The $n \times n$ identity matrix, denoted $I_n$, is the matrix \[ I_n = \begin{bmatrix} 1 & & \\ & \ddots & \\ & & 1 \end{bmatrix}. \] (missing entries are $0$'s)
That is, it has $1$'s on the main diagonal and $0$'s elsewhere.
It has the very special property that \[ I_n \, \mathbf{v} = \mathbf{v} \] for any $\mathbf{v} \in \mathbb{R}^n$. It plays the role of "1", in matrix-vector products.
Whenever the dimension is clear from the context, we simply use $I = I_n$, an it is always assumed to be square.
Matrices are nice containers for data (they look like spreadsheets).
But their real usefulness: Connection to linear functions.
As noted earlier, each $m \times n$ matrix $A$ defines a linear function $f : \mathbb{R}^n \to \mathbb{R}^m$ given by \[ f(\mathbf{x}) = A \mathbf{x}. \]
In mathematics, the terms function, transformation, and map have similar meaning and are often used in inconsistent ways. So you will often see people use "linear transformation" or "linear map" instead.
The converse is also true: For every linear function $f : \mathbb{R}^n \to \mathbb{R}^m$, there exists a unique $m \times n$ matrix $A$ such that \[ f(\mathbf{x}) = A \mathbf{x}. \]

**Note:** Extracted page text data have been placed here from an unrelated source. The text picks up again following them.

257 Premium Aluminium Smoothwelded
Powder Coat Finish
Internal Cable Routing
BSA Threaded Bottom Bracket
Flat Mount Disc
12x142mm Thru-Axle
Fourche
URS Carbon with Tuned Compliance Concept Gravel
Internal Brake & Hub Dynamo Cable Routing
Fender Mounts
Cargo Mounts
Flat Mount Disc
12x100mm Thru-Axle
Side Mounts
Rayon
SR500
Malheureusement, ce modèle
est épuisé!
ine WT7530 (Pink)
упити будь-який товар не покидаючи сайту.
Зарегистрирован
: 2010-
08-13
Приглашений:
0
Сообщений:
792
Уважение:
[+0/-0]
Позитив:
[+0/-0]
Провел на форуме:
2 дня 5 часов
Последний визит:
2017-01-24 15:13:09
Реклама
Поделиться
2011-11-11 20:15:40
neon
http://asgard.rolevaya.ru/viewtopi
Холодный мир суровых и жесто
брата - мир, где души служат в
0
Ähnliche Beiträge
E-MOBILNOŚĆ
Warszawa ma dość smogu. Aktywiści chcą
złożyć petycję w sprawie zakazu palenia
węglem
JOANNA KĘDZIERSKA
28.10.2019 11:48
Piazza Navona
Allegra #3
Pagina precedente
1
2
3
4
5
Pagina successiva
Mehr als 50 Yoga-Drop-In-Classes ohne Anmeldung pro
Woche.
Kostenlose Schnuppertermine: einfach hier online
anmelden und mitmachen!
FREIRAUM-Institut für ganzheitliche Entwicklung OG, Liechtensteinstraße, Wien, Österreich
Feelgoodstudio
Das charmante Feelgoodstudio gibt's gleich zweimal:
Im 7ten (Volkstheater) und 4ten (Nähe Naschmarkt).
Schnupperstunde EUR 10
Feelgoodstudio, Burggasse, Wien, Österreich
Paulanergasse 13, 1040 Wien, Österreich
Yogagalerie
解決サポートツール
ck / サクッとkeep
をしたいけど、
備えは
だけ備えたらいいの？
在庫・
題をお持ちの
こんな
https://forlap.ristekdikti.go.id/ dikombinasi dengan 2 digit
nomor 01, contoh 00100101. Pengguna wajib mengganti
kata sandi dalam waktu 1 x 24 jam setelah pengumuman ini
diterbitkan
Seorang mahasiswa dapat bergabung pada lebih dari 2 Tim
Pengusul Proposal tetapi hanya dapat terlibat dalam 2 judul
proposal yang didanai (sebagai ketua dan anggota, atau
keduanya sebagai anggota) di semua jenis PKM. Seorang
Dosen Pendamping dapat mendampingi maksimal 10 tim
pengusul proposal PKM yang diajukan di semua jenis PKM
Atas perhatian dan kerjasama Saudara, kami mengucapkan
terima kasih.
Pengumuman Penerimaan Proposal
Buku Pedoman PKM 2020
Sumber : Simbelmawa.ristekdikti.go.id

This statement falls apart when we enter infinite dimensional vector spaces.
That is, every linear function is associated with a unique matrix, and every matrix is associated with a unique linear function. Mathematicians call such special one-to-one correspondence a bijection.
There is no difference between working with linear functions (important in applications) and working with matrices (finite representation).